Did you apply Early Action, Early Decision, or Restrictive Early Action? Maybe you just heard back… but you didn’t get in. If that’s the case, let’s talk about what to do next.
See This as an Opportunity
Although it may be upsetting to get that rejection, we want you to see this as an opportunity. Take this moment to really get your college list into shape, and make sure you apply to everywhere you need to apply. You can think of this as a wake up call to encourage you to be realistic about where to apply for college.
When applying to college you should always hedge your bets. The first way of doing this is make sure you apply to a good mix of schools. Make sure you have defined your reach schools, target schools, and safety schools. If you need more info on how to build a college list, check out our video. A reach school is anything with an admit rate lower than 20%. If you’re a super strong candidate, a school with a 20-30% admit rate might be a good fit. For a strong candidate, a safety school will have an admit rate greater than 30%. For a more average candidate, a safety school may be around 50% admit rate.
Another way to hedge your bets is to buy more lottery tickets. By this, we mean you increase your odds if you apply to more schools. The probability of getting into one of 10 schools is higher than if you only apply to three schools. This is true even if they all have the same admit rate. Of course, the strength of your application will also determine your chances. Remember that every application will be a little bit different. Additionally, every admissions decision is somewhat subjective.
Figure out How to Improve your Application
This is an opportunity for self-reflection. One of the best things you can do right now is go over that application that didn’t get you into where you wanted it to, and ask yourself how it could improve. Of course, if you didn’t get into a school like Harvard or Stanford, the reason you were rejected may simply be that you aren’t a legacy, or the best candidate at your school. However, if there’s anything you think could be better, focus on polishing it up.
We have tons of videos on our channel that can help you improve your application. You may also find someone in your life, such as a family member or teacher, who can help look over your application. Ask them to help you figure out why you didn’t get in. If you can afford it, you can also go to a college consultant or tutor and request help looking over your application and essays (for info on SupertutorTV tutors, check out our tutoring page). Wherever you go, figure out how to make your application better.
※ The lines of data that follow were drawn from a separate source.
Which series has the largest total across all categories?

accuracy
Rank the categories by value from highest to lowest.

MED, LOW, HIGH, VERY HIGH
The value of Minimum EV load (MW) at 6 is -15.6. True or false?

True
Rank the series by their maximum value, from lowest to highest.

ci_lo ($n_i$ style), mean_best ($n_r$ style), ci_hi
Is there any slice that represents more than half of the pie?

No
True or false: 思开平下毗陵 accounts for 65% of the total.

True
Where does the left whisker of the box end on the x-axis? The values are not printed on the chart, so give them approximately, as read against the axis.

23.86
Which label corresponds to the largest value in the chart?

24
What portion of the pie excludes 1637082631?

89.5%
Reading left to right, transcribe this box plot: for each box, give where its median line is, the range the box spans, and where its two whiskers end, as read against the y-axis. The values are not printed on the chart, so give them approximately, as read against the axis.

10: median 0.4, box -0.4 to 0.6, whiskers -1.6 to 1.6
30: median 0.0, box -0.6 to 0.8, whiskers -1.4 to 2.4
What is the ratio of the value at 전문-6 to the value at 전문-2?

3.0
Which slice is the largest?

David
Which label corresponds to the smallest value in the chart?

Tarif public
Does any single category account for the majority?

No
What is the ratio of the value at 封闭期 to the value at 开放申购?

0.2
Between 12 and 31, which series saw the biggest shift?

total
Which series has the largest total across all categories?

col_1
If You’re Deferred, Take Action
If you happen to be in the deferred pile, you can check out our video on what to do next. Do not just sit still. You should take action. This means writing a Letter of Continued Interest (LOCI), and trying to get an interview. If you get deferred, you can’t just sit around and assume you’ll eventually roll over into the regular admission pile. Assert yourself and be a voice that is heard. You need to send that school a message.
Sometimes schools have their own deferral processes. You may need to fill out an online form, or send them confirmation by a certain date. Even if they do roll you over to regular admission automatically, you should still do everything you can to be heard.
Come up with a Plan B
Not getting into where you wanted is a good wake up call. Not only do you choose the college, but the college also chooses you. It’s time to come up with a Plan B, or maybe even a Plan C and D as well. You should plan in such a way that you know for a fact that you will go to college somewhere and get a degree. Those two things are far more important than where you go to college. Make sure you answer the question, “What happens if I get rejected everywhere?”
Your Plan B might be applying to a good state safety school to save your parents a bundle of money. Or you might look into schools that aren’t ranked as high overall, but are great in the field you are interested in. Finally, you may also head to community college for the first few years, and then transfer into a good university that takes a lot of transfers. For anyone in California, the UC system is known for accepting a lot of transfer students. You may also go to a state school for undergrad, and then apply to your dream school for graduate school. Map out some real-word scenarios for your worst-case situation.
Embrace Your Inner Awesomeness
This process is incredibly stressful, and it can feel like the end of the world sometimes when things aren’t coming together in the way you want. Even though you’re still a teenager, you can still feel a ton of pressure, and like the weight of the world is on your shoulders. If you put in the effort through this process, get the best grades you can, work hard and put your heart into this, then you already won. Studies show that for the majority of students, if you just apply to top colleges, your life results are about the same as everyone who ends up going to those schools. Remember all of the accomplishments you have already, and know that a congratulations letter from a college won’t change that.